The important thing is knowing that strength is built in the offseason, sped up in the preseason and hopefully maintained in some manner during the season.
Be flexible
You’re not going to see a lot of true flexibility gains from a few stretches before a round of golf. What you will feel is a much more prepared nervous system and improved joint mobility, will reflect in your golf game as more pure and efficient mobility.
This is key for anyone trying to beat a course, break a distance mark or just get through a round without nagging aches and pains.
Seek coaching
Many golfers are good athletes and have played sports their entire lives, but things seem to change when they pick up a golf club; their athletic experience just doesn’t transfer. Seek lessons with a pro golfer.
Once you get a pro to look at you swing a club and help you refine some of your technique, your game – and outlook – will improve.
Know good pain from bad pain
Knowing the difference between “good” pain that’s part of progress and “bad” pain that leads to injury starts in off-season golf-strengthening programs and continues through life.
Those of us who know what “good” pain is also spend less time sitting out practices or rounds of golf because we know how useful movement is for healing.
Periodize
This term might not be familiar to even serious golfers, but to a strength coach or a physical therapist, however this is one of the most important pieces of the golf strength, injury prevention and performance puzzle.
We use this term to describe how training programs change depending on a golfer’s current fitness level and the time of the year we’re working.
Seek golf-specific programming for all of the different phases of the year, including competition and play.

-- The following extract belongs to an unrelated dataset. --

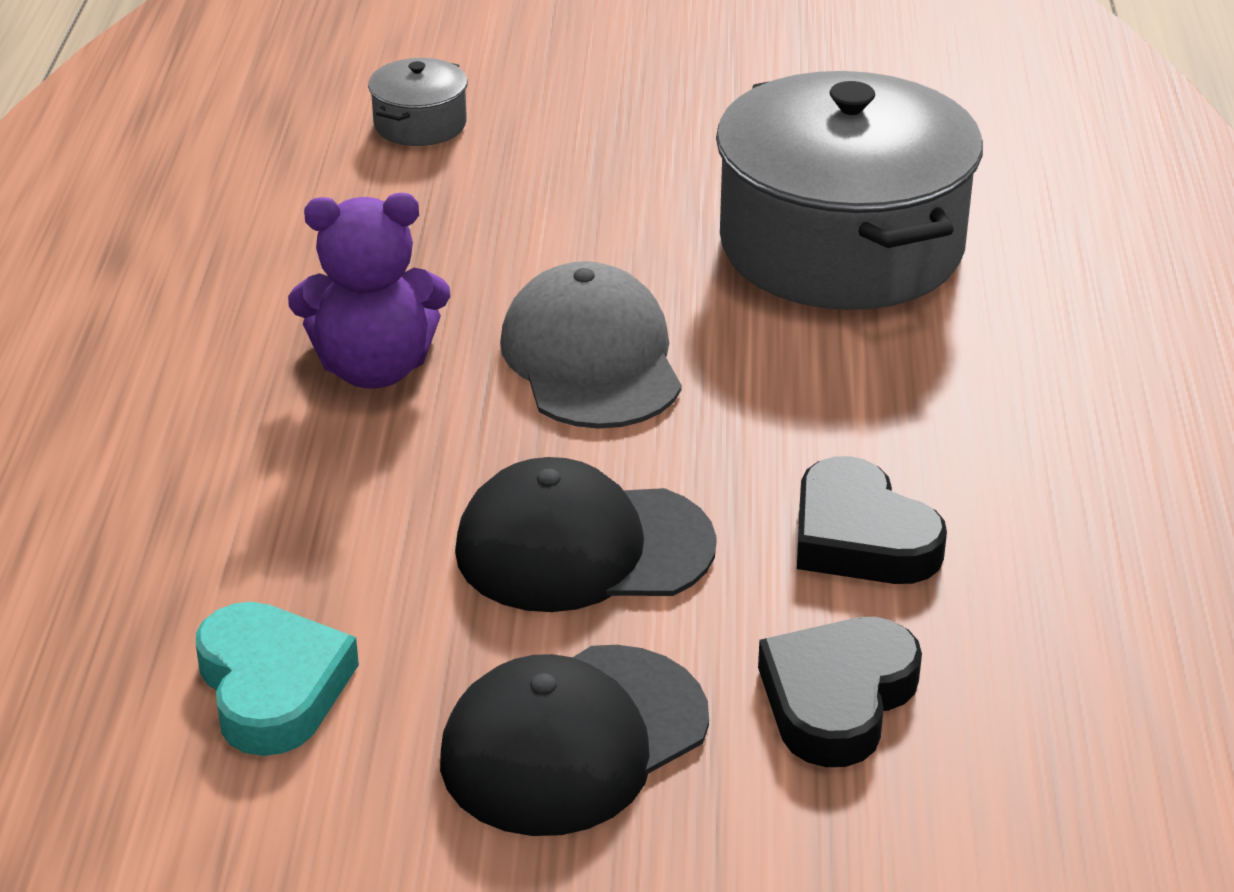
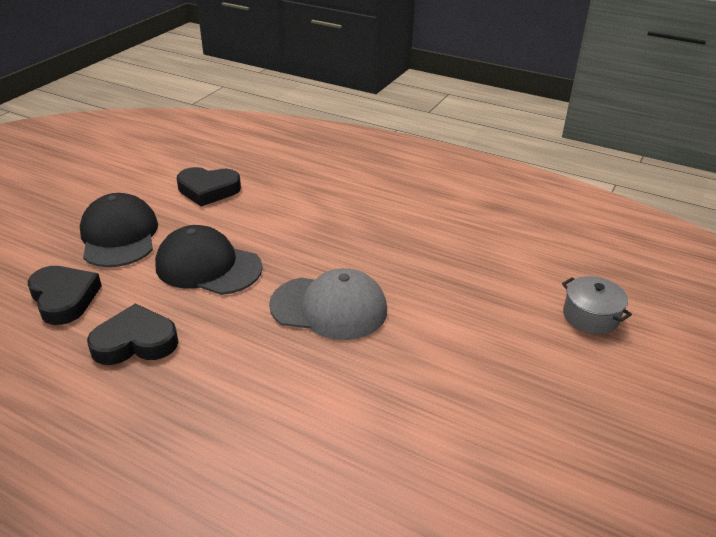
camera: 115 degrees right, 0 degrees up
turquoise heart [196,602,359,756] -> black heart [177,167,241,206]
purple teddy bear [288,193,450,388] -> none
black cap [455,457,717,612] -> black cap turned 90 degrees counterclockwise [155,225,263,295]
grey pot [716,71,983,310] -> none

In this way, you can get the most out of each phase and maximize your physical abilities during the golf season.
Rest and recover
Taking proper care of your body after some time at the range or after a round of golf is a good idea.
But until now, you probably never realized it’s probably the single most important – and easiest – thing you can do to ensure a pain-free and rewarding golf season.
RESEARCH STUDY
In a research study Ben Langdown and Jack Wells (sports scientists) along with Dr Bridge has shown for the first time that compared to just turning up to a range and hitting golf balls a specific dynamic or even resisted warm-up can significantly improve performance.
Using a group of 24 golfers these 3 conditions were put to test and assessed with a launch monitor:
- Control Warm-Up: Hitting 20 balls before being tested on 10 drives. No stretching.
- Dynamic Stretching: Conducting 5 simple exercises to mobilise and activate the muscles used in the golf swing before being recorded on the launch monitor. This included movements such as Overhead Squats, Open and Close the Gate and Clock Lunges (pictured below).
- Resistance Band Warm-up: Using a mini-band and a theraband, golfers performed 5 simple resisted exercises prior to hitting 10 drives to be assessed on performance.
PRE-GOLF WARM-UP EXERCISES
- Crab Walks.
- Speed Skaters: A resisted gluteal warm up exercise.
- Shoulder Blade Retractions: Pulling a band apart for 30 seconds while maintaining good posture.
- Lunge and Rotate: a backward lunge away from the resistance and turning over the front knee. Complete 1 set of 6 reps each side.
- Stomp and Rotate: foot stomping with resistance around the legs and a band between the hands rotating into the backswing and follow-through. Continue stomping for 30 seconds.